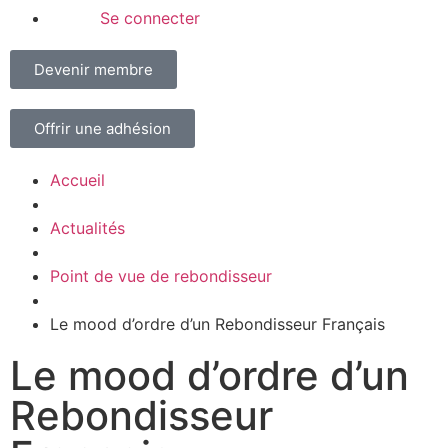
Se connecter
Devenir membre
Offrir une adhésion
Accueil
Actualités
Point de vue de rebondisseur
Le mood d’ordre d’un Rebondisseur Français
Le mood d’ordre d’un
Rebondisseur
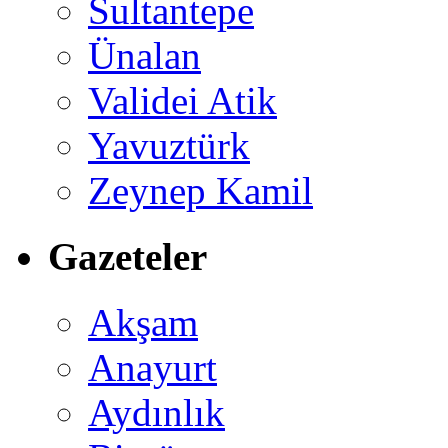
Sultantepe
Ünalan
Validei Atik
Yavuztürk
Zeynep Kamil
Gazeteler
Akşam
Anayurt
Aydınlık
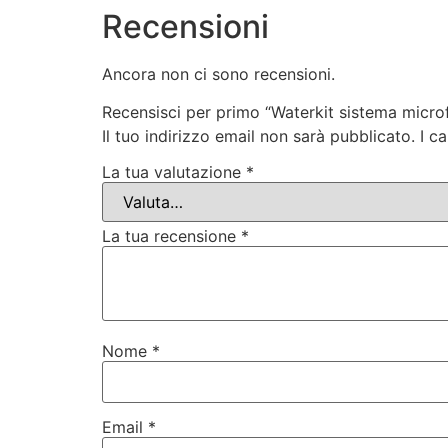
Recensioni
Ancora non ci sono recensioni.
Recensisci per primo “Waterkit sistema microf
Il tuo indirizzo email non sarà pubblicato.
I c
La tua valutazione
*
La tua recensione
*
Nome
*
Email
*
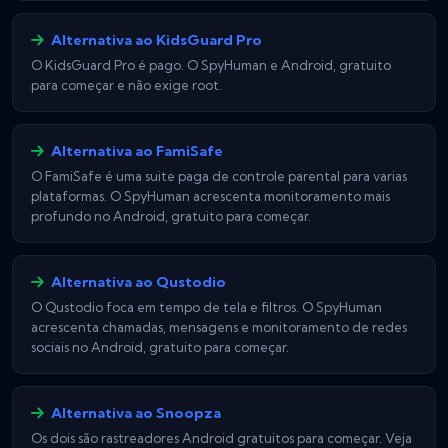
Alternativa ao KidsGuard Pro
O KidsGuard Pro é pago. O SpyHuman e Android, gratuito
para começar e não exige root.
Alternativa ao FamiSafe
O FamiSafe é uma suite paga de controle parental para varias
plataformas. O SpyHuman acrescenta monitoramento mais
profundo no Android, gratuito para começar.
Alternativa ao Qustodio
O Qustodio foca em tempo de tela e filtros. O SpyHuman
acrescenta chamadas, mensagens e monitoramento de redes
sociais no Android, gratuito para começar.
Alternativa ao Snoopza
Os dois são rastreadores Android gratuitos para começar. Veja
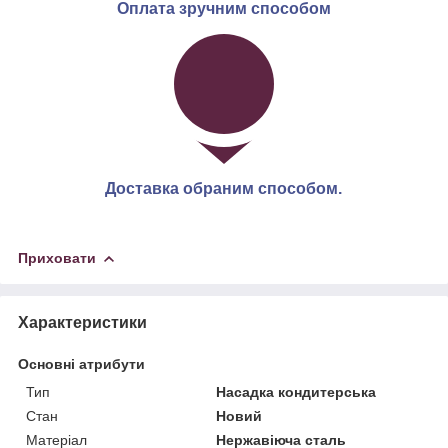
Оплата зручним способом
Доставка обраним способом.
Приховати
Характеристики
Основні атрибути
Тип
Насадка кондитерська
Стан
Новий
Матеріал
Нержавіюча сталь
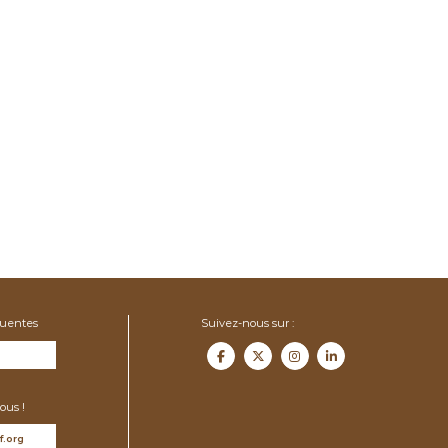
quentes
Suivez-nous sur :
ous !
f.org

-.-.-

**What to work on:** Your answer must be an exact copy of the lines from the line with "para começar e não exige root." to the final line of the data, both ends included, and no pictures.

**Reply:**
para começar e não exige root.
Alternativa ao FamiSafe
O FamiSafe é uma suite paga de controle parental para varias
plataformas. O SpyHuman acrescenta monitoramento mais
profundo no Android, gratuito para começar.
Alternativa ao Qustodio
O Qustodio foca em tempo de tela e filtros. O SpyHuman
acrescenta chamadas, mensagens e monitoramento de redes
sociais no Android, gratuito para começar.
Alternativa ao Snoopza
Os dois são rastreadores Android gratuitos para começar. Veja
Оплата зручним способом
Доставка обраним способом.
Приховати
Характеристики
Основні атрибути
Тип
Насадка кондитерська
Стан
Новий
Матеріал
Нержавіюча сталь
quentes
Suivez-nous sur :
ous !
f.org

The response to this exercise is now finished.